The second argument I have made from natural law is the analogy of bestiality as an unnatural form of sex. Even in our “permissive” day and age, it appears that most people, of whatever sexual preference, agree that this is wrong and should not be done. Again, if we ask, “why?,” we find that those who oppose it have not thought all that much about it. They intuitively or instinctively know that it is “wrong” or unnatural or obviously improper; weird, odd, bizarre, and regard those who do it as exceedingly strange and abnormal.

In the Christian view, of course, the reason is simple and straightforward: animals are fundamentally different from human beings, not being made in the image of God. But presently, we are discussing purely secular arguments. It’s not at all clear why, in a secular outlook, sex with an animal is necessarily wrong or even improper. If the end of sexuality is merely pleasure and nothing else, what would it matter how it is achieved? It’s just a sensation, like other sensory pleasures. Yet, nonetheless, bestiality is instinctively frowned upon, just as is incest: one of the few other remaining sexual taboos.

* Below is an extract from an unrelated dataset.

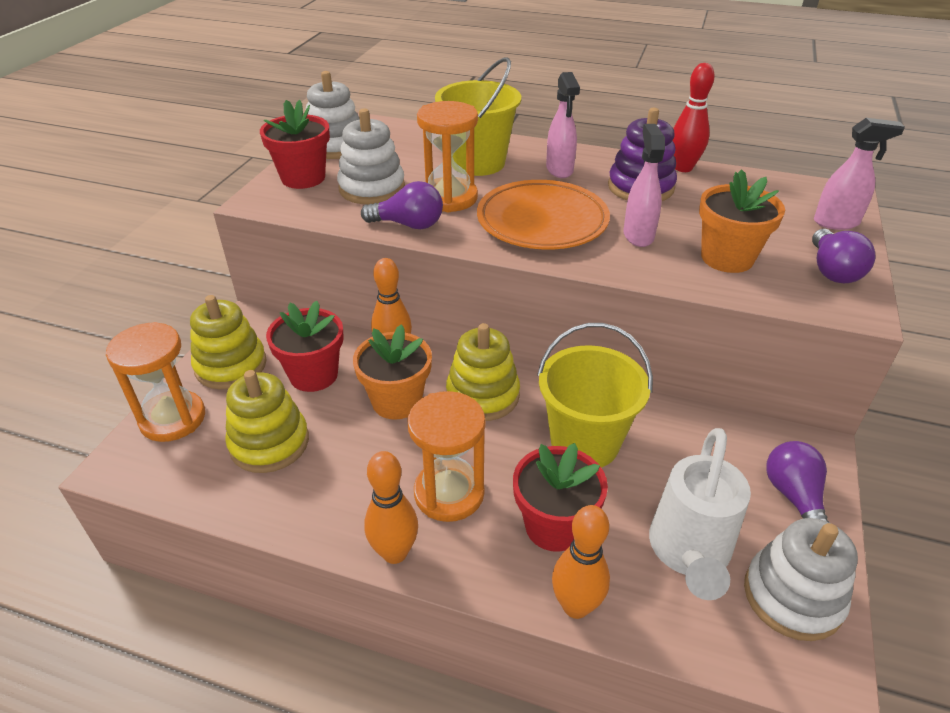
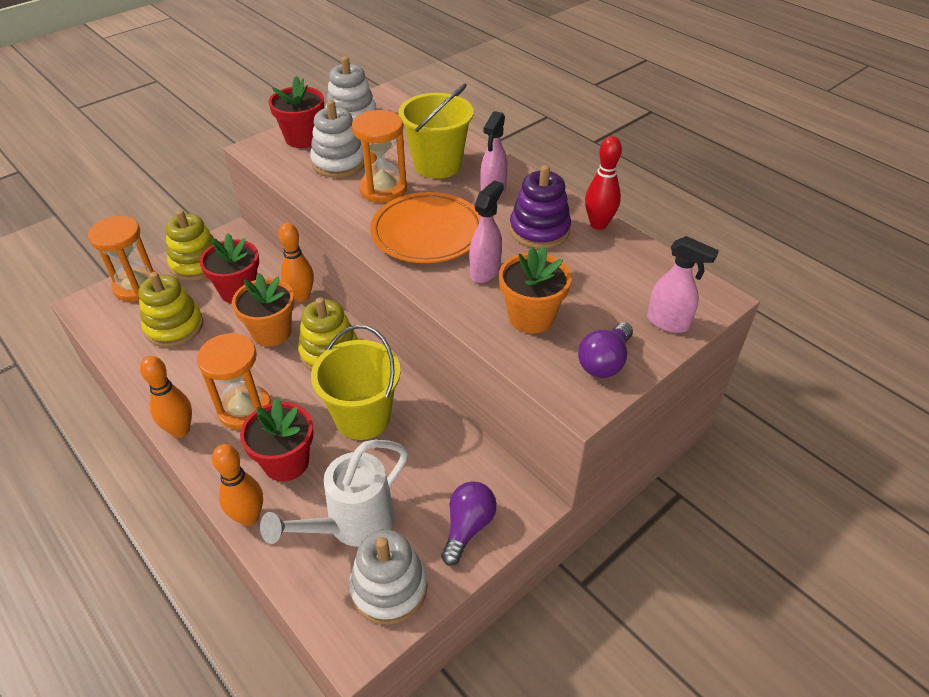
camera: 30 degrees right, 5 degrees up
purple light bulb [361,181,443,229] -> none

In my recent paper about this analogy I even traced the laws worldwide, which are slowly but surely changing, with more permissibility of bestiality, as the world becomes more secularized. There are movements now, advocating bestiality, just as there is the notorious “Man-Boy Love” association. The analogy is clear by now, I trust. Society regards bestiality as unnatural and wrong, because, basically, it “just is.” No one feels a particular need to argue why it is wrong. Well, that is how human homosexual acts were regarded by most in society until recent times: unnatural: even by observing female and male anatomies, and how they “complement” one another.

The difference between the two, is a matter of arbitrariness (in the secular outlook). The Christian thinks bestiality and homosexual sex are unnatural. The homosexual “activist” draws the line in a different place, thinking one thing is fine and the other detestable. But it’s not at all clear to me what the essential difference is, under secularist and materialistic evolutionary assumptions.

The third argument from natural law is one having to do with the health repercussions of homosexual sex. These go far beyond simply AIDS. There are various adverse health consequences, especially as a result of anal sex, because (we would argue), acts are done that do not further the health of human beings, and run contrary to health. Activists can deny this all they want. The facts are out there and can be found in any serious online search: all the way up to a significantly lower lifespan for active homosexuals.

We argue that, “what is against natural law will in fact be unhealthy.” In terms of active homosexuality, this is demonstrable. Moreover, we know that active homosexuality (especially among males) is most often highly promiscuous. The multiplication of partners has obvious risks involved with STDs and other diseases that are contagious. The same, of course, applies to heterosexual promiscuity. All the more reason to abide by the traditional marriage to one man or woman for life view . . .

This is the nutshell presentation of the Catholic view of sexuality. Many things can, of course, be argued and defended in much more depth. I would venture to roughly guess that probably some 85% of Catholics and 99% of non-Catholics have not read about at all, let alone understood, the above reasoning and rationales. With that level of sheer lack of knowledge, it is virtually impossible that Catholic views can be perceived in anything but a highly caricatured, stereotypical, prejudiced fashion, with all the usual silly allusions to repressed nuns and dictatorial celibate old men in red robes (and by extension, God Himself), who allegedly want everyone else to be as miserable as they supposedly are. There is very little serious discussion of these things, because in order to have that, one must first understand the fundamental premises of views other than one’s own.